Practical Configuration

In practice, the operations that most commonly introduce non-determinism in inference are reductions (summations over large tensors), attention score computation (which involves both reduction and softmax), and any operation that uses atomic additions on shared memory. These operations have well-known deterministic alternatives that are slower but produce consistent results.

A reasonable default allow-list for an adapter-routed system might enforce deterministic kernels for the router scoring and gating computation—where reproducibility directly affects the routing decision—while allowing standard kernels for the forward pass through the base model and adapter layers. This targets the determinism guarantee at the operations that most affect receipt reproducibility, without penalizing operations where minor floating-point variance has no practical consequence.

The configuration is not static. As new kernel implementations are validated, they can be added to the allow-list. As hardware changes, the allow-list can be updated to reflect the kernels available on the new platform. The key design principle is that the allow-list is versioned, explicit, and bound into the receipt, so that any change to the determinism policy is visible and auditable.

What This Enables

Configurable determinism policies enable deployment across environments with different reproducibility requirements without maintaining separate model builds or inference pipelines.
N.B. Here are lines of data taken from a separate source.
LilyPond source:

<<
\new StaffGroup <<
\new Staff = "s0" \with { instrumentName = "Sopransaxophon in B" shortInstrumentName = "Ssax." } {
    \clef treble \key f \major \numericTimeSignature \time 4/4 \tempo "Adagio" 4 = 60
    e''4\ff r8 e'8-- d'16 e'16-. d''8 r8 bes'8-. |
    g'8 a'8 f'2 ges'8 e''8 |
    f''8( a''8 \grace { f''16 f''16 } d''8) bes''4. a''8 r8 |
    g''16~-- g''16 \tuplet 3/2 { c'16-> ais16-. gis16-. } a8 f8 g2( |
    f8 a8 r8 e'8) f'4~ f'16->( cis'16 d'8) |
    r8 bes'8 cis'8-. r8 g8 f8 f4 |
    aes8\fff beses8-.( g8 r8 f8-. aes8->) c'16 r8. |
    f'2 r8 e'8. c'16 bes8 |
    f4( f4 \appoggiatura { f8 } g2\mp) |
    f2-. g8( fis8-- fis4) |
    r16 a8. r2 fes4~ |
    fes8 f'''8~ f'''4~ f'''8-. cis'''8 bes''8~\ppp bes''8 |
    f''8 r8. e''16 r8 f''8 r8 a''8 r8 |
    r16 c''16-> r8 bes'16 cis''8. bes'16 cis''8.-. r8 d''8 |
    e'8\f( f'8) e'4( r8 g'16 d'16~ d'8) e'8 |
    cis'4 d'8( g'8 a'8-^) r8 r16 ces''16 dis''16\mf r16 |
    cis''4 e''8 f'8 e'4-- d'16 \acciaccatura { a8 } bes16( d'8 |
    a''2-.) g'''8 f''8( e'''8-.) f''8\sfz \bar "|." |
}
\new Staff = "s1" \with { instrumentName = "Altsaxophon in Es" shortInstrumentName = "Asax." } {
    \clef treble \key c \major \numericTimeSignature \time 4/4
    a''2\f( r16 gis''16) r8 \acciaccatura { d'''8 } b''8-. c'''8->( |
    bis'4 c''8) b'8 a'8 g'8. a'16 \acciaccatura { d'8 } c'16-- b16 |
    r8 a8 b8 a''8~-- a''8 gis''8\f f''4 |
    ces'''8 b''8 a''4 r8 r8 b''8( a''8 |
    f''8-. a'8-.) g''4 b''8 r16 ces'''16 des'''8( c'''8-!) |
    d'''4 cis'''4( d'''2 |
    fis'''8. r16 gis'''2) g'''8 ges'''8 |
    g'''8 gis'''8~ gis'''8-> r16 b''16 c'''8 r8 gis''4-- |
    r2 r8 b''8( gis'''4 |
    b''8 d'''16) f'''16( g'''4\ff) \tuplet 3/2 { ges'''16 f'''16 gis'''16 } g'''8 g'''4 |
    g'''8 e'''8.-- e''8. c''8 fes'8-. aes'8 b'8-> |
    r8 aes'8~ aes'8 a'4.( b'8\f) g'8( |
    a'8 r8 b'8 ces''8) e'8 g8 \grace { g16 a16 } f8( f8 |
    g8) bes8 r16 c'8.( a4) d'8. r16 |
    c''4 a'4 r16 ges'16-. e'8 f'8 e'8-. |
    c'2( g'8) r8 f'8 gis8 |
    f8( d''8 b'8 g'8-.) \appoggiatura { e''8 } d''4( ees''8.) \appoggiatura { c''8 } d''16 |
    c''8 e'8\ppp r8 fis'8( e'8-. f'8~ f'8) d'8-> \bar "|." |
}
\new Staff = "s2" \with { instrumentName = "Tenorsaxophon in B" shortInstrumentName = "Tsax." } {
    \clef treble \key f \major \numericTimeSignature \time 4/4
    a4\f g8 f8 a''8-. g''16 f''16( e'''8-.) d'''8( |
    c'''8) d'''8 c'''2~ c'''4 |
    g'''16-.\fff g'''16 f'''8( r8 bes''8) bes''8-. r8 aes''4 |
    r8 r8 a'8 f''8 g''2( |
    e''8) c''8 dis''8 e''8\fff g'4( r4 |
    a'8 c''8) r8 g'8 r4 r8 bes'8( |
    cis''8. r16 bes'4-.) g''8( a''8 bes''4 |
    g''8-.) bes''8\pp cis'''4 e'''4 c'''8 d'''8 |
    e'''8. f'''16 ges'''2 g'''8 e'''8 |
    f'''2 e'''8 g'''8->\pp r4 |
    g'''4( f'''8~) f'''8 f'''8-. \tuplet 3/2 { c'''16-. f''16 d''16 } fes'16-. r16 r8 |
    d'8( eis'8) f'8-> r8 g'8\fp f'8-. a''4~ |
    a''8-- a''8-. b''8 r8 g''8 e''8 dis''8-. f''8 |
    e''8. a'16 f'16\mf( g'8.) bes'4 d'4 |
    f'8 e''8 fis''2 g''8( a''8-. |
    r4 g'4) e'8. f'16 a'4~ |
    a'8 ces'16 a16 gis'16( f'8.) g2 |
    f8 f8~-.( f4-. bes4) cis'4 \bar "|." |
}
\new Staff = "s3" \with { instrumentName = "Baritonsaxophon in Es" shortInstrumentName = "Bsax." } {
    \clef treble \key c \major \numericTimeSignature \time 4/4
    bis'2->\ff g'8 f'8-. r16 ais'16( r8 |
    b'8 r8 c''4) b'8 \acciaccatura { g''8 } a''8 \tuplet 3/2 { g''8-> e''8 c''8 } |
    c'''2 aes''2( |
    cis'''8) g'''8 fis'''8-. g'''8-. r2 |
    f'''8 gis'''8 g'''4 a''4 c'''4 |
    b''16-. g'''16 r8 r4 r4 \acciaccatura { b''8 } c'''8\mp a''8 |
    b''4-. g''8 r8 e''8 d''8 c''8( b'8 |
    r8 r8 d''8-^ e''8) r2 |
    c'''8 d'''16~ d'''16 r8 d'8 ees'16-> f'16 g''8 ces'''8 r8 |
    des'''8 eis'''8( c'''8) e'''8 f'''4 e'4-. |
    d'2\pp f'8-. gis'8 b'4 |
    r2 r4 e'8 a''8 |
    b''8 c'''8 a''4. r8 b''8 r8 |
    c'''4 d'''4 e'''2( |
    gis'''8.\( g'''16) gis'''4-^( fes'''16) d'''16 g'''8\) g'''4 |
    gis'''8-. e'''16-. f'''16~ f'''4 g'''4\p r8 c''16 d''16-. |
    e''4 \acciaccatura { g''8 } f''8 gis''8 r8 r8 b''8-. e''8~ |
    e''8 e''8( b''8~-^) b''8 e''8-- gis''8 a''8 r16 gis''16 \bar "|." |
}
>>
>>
The same model binary, the same adapter set, the same inference code can produce receipts under different determinism guarantees by changing the allow-list configuration.

For organizations that operate across multiple compliance regimes—defense contracts requiring strict reproducibility alongside commercial deployments optimizing for throughput—this is the difference between maintaining one system with configurable policy and maintaining two separate systems with different guarantees. The policy is the variable, not the implementation.